0

I'm very new to python and programming in general but have enrolled in a few courses to improve my knowledge. It seems it's quite important to have a 'goal' in mind when learning and one of mine is to successfully scrape and manipulate sports data.

I would like to scrape the results from https://www.britishhorseracing.com/racing/results/ but it looks like it's dynamically loading data via JS:

There looks to be a LOT of data here, results going back ~20 years plus multiple races for each racecourse on the day. From what I've read, selenium and beautifulsoup may offer some solutions here but before I start experimenting I wanted to check with you guys how realistic this goal is/ whether it's even achivable with how the website is structing the data and some pointers for how to get started?

Any help would be hugely appreciated.

Thanks

M. Sprout
  • 45
  • 7
  • Yes, selenium and beautifulsoup will make this data fairly easy to extract. Go through some tutorials and give it a try. – Alex Hall Mar 19 '18 at 13:59
  • i would suggest starting with smaller / easier projects and then expanding, maybe create a little html site your self and try to scrape that first – Pizza lord - on strike Mar 19 '18 at 14:05

1 Answers1

0

I'm not too familiar with Selenium or BeautifulSoup, but there are other JavaScript related web scrapers. Some I know are NightmareJS, PhantomJS, and ZombieJS (All horror related haha). NightmareJS runs off of and electron Chromium instance, PhantomJS is a javascript wrapper for selenium, and zombiejs is a raw node solution. I personally would recommend using NightmareJS.

However if you need to run NightmareJS on a server that is a whole different ball park. NightmareJS requires there to be graphics interface. There are modules that allow NightmareJS to be ran on a terminal instance however. If would would rather avoid that, then you should be fine installing PhantomJS on the server and use that.

With nightmare JS there is a scroll option that probably would trigger the rest of the data to load.

Here is an issue found of github. Some solutions are provided there.

If you would rather still use something like selenium or python, I'm pretty sure there ought to be some documentation describing how to scroll a page.

I was originally going to say you could use the API network call that BHA does by looking in the developer network tools, however looking at the API quick you need some authentication with the API.

Andrew Gremlich
  • 353
  • 4
  • 7

LIST OF TASKS>
**a.** Translate this sentence from the horse-racing scraping thread into Spanish: "I personally would recommend using NightmareJS."
**b.** List every web-scraping tool or library mentioned by name in the horse-racing scraping thread.
**c.** From the horse-racing scraping thread, repeat word for word the passage starting with "With nightmare JS" and going on through "are provided there.".

DATA FOR ANALYSIS>

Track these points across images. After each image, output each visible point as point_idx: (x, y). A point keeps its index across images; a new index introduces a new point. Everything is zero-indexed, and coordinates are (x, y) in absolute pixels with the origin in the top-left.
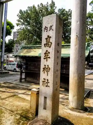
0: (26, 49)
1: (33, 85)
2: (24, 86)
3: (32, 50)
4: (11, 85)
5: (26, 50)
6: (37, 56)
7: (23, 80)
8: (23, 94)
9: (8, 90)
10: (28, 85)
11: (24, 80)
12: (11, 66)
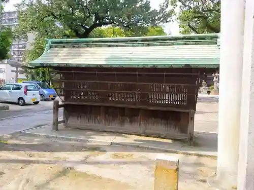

* * *

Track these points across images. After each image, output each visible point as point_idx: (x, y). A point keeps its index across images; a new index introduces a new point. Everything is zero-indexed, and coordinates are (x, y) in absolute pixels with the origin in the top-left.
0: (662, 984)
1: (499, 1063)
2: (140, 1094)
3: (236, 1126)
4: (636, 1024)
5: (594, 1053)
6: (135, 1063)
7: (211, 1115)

EXERCISE SOLUTIONS>
**a.** Personalmente, recomendaría usar NightmareJS.

**b.** Selenium, BeautifulSoup, NightmareJS, PhantomJS, ZombieJS

**c.**
With nightmare JS there is a scroll option that probably would trigger the rest of the data to load.

Here is an issue found of github. Some solutions are provided there.